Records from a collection
* * * *

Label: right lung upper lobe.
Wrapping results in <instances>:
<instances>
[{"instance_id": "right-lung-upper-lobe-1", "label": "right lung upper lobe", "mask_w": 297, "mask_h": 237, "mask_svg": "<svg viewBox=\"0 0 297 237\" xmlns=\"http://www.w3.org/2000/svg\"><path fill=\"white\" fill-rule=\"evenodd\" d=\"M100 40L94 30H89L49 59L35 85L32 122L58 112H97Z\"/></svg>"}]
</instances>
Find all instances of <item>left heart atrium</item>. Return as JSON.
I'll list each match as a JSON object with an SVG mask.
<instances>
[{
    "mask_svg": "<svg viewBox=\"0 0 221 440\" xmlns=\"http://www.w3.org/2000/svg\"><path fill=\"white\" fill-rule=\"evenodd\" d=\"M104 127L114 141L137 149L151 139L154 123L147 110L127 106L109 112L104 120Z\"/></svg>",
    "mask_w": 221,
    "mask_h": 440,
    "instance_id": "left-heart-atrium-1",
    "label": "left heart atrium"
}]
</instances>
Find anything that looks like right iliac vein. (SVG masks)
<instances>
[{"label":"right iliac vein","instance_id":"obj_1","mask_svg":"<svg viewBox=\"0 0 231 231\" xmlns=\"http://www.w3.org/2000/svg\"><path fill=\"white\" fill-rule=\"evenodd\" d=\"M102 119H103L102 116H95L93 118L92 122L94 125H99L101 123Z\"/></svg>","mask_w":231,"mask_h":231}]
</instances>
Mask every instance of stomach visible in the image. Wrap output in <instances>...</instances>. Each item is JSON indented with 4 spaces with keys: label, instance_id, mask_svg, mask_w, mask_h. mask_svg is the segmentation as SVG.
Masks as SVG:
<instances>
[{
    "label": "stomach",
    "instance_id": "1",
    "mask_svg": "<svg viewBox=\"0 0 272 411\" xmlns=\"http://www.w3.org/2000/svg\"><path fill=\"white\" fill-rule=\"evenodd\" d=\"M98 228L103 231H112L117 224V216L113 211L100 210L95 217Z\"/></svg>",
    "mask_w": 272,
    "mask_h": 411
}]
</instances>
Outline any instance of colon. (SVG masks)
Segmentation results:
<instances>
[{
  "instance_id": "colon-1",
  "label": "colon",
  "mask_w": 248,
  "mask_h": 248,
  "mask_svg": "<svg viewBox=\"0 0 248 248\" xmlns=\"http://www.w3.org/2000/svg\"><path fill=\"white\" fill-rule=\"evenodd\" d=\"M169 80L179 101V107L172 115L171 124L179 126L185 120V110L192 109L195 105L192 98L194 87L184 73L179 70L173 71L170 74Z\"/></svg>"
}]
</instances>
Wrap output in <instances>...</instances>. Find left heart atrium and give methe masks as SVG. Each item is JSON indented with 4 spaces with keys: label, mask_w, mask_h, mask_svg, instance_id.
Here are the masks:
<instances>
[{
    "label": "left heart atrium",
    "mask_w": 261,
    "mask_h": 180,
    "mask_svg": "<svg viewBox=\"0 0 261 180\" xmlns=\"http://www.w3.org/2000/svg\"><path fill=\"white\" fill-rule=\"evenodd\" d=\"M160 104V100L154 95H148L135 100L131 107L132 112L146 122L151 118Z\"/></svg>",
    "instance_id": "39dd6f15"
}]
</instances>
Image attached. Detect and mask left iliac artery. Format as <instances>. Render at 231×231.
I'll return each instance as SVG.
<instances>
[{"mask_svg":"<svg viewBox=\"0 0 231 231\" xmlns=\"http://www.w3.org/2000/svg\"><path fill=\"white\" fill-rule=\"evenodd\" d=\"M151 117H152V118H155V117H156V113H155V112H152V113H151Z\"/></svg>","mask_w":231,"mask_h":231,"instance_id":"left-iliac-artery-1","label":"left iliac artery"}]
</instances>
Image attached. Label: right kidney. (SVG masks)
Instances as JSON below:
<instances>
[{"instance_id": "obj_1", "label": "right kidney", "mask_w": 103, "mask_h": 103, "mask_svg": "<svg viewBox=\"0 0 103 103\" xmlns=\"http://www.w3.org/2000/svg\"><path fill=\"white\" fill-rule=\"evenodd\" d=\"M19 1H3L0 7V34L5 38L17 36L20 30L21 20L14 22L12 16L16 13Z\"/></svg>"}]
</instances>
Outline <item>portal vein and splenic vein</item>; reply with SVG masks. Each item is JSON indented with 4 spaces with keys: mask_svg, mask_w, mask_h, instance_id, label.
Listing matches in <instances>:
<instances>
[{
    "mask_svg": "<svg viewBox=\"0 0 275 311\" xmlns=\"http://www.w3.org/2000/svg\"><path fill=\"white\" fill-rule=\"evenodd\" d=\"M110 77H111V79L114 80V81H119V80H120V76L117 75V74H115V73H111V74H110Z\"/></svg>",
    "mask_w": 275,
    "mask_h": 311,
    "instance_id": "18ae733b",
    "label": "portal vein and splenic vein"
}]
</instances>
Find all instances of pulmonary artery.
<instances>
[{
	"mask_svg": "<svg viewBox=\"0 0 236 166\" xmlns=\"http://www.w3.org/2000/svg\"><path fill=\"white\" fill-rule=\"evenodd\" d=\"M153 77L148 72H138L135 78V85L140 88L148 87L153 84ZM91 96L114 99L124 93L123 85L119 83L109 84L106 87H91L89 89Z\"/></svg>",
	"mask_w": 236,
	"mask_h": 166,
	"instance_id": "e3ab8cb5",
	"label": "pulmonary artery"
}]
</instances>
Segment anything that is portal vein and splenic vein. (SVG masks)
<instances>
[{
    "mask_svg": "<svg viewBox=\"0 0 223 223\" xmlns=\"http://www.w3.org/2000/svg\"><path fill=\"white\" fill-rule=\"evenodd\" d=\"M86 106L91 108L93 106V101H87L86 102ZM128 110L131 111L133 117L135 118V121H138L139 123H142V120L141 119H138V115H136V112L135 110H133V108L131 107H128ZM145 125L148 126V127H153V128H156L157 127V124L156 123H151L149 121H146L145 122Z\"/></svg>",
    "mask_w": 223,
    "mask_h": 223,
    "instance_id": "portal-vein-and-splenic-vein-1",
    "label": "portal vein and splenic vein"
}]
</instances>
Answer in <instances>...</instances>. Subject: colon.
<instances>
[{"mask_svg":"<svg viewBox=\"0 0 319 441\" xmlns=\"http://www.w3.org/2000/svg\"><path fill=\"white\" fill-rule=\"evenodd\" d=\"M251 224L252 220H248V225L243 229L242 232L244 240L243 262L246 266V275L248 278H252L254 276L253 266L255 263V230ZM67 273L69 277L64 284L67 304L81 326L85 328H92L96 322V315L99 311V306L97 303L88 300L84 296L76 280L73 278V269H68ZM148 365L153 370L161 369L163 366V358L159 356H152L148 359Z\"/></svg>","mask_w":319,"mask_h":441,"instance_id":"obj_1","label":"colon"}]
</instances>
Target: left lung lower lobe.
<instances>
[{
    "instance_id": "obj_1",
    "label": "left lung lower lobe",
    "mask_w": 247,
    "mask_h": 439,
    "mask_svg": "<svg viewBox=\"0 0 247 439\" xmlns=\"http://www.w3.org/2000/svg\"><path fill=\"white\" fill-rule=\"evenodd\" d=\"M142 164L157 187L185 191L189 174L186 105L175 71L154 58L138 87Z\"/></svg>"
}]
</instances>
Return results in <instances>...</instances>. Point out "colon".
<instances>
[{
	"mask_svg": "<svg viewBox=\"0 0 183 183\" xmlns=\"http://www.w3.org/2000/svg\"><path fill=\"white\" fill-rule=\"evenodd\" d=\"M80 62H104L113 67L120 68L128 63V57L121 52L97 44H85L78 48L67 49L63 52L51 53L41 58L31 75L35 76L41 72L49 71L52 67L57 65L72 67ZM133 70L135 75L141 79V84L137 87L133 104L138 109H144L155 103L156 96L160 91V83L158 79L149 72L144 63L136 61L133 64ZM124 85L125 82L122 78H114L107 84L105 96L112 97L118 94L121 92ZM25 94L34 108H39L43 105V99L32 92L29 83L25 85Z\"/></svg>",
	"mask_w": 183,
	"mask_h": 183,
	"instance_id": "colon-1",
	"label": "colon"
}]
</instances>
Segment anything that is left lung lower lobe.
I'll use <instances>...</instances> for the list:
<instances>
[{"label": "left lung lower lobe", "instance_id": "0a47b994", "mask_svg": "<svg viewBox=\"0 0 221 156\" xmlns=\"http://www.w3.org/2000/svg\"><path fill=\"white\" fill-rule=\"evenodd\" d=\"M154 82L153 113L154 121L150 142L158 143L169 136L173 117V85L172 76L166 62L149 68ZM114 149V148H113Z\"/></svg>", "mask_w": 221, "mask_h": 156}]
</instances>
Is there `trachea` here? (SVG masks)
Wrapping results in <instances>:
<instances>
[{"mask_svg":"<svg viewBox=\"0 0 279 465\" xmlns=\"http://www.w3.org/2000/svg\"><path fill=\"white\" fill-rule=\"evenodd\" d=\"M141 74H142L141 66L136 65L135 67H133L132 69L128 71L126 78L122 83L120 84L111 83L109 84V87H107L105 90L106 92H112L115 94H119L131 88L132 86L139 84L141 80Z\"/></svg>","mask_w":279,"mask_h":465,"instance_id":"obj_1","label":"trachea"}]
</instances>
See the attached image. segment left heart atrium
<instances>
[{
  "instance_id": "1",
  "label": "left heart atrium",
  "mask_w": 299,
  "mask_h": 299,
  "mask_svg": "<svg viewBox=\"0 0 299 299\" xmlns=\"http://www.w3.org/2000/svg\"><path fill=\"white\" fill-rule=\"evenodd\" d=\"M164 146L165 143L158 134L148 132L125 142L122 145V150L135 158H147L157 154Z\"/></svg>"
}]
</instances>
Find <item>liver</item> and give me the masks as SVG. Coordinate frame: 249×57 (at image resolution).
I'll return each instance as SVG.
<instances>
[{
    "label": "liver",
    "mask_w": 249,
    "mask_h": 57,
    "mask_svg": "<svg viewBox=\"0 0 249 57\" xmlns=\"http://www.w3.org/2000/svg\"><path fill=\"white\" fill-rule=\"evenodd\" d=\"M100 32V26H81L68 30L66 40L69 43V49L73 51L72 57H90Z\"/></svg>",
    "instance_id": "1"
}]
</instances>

* * * *

> WHAT YOU NEED TO DO
Lay out the rows as a Markdown table with columns n and Line, starting at the line that has "Find <item>liver</item> and" and running through the end of the rows, with blank lines left out.

> THE RESULT
| n | Line |
|---|---|
| 1 | Find <item>liver</item> and give me the masks as SVG. Coordinate frame: 249×57 (at image resolution). |
| 2 | I'll return each instance as SVG. |
| 3 | <instances> |
| 4 | [{ |
| 5 |     "label": "liver", |
| 6 |     "mask_w": 249, |
| 7 |     "mask_h": 57, |
| 8 |     "mask_svg": "<svg viewBox=\"0 0 249 57\" xmlns=\"http://www.w3.org/2000/svg\"><path fill=\"white\" fill-rule=\"evenodd\" d=\"M100 32V26H81L68 30L66 40L69 43V49L73 51L72 57H90Z\"/></svg>", |
| 9 |     "instance_id": "1" |
| 10 | }] |
| 11 | </instances> |